TASKS AND EXERCISES:
#1 In the reading notes on I Served The King of England, the p. 182 passage has the speaker begin to look at the hotel as a work of art. Using that passage, explain in one to three sentences why the speaker began to see it that way.
#2 Extend the reading notes on I Served The King of England, picking up right after the last line of the p. 182 passage.

SOURCE EXTRACT:
Wednesday, June 18, 2025

I Served The King of England by Bohumil Hrabal, r. Jun. 2025

p. 25 ... and just remember, my boy, if life works out just a tiny bit in your favor it can be beautiful, just beautiful.

p. 151 I also learned that the closest one person can be to another is through silence, an hour, then a quarter-hour, then the last few minutes of silence when the carriage has arrived, or sometimes a military britzska, or a car. Two silent people rise to their feet, gazing long at each other, a sigh, then the final kiss, then the man standing in the britzska, then the man sitting down and the vehicle driving off up the hill, the final bend in the road, the waving handkerchief.

p. 182 That was the height of my career, that was what made me a man who had not lived in vain. I began to look at my hotel as a work of art, as my own creation, because that was how others saw it, and they opened my eyes...

RECORDS SUPPLIED:
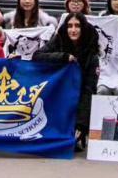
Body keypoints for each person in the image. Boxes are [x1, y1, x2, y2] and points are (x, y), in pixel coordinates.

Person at [36, 12, 101, 151]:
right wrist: (64, 57)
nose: (73, 30)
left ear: (83, 28)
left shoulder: (92, 55)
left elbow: (88, 90)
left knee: (70, 145)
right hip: (56, 95)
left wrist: (81, 124)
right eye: (70, 26)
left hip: (77, 101)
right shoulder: (59, 38)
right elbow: (37, 56)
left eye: (77, 26)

ANSWERS BY ITEM:
#1 The speaker began to see the hotel as a work of art and a personal creation because that was how other people saw it. They opened the speaker's eyes.

#2
p. 215 ... it was a way of making fun of myself, because I was independent now and beginning to find the presence of other people irksome, and I felt that in the end I would have to speak only with myself, that my own best friend and companion would be that other self of mine, that teacher inside me with whom I was beginning to talk more and more.

p. 226 ... when I looked back on [my life, it] seemed to have happened to someone else. My life to this point seemed like a novel, a book written by a stranger even though I alone had the key to it, I alone was a witness to it, even though my life too was constantly being overgrown by grass and weeds at either end.

p. 227 And I talked in a jumbled way about how beauty had another side to it, about how this beautiful countryside, like a round loaf of bread, was all related to whether you could love even what was unpleasant and abandoned, whether you could love the landscape during all those hours and days and weeks when it rained, when it got dark early, when you sat by the stove and thought it was ten at night while it was really only half past six, when you started talking to yourself...

p. 236 And I longed to write everything down just as it was, so others could read it and from what I said to myself paint all the pictures that had been strung like beads, like a rosary, on the long thread of my life, unbelievable beads that I had managed to catch hold of here as I looked out the window and marveled at the falling snow that had half buried the cottage.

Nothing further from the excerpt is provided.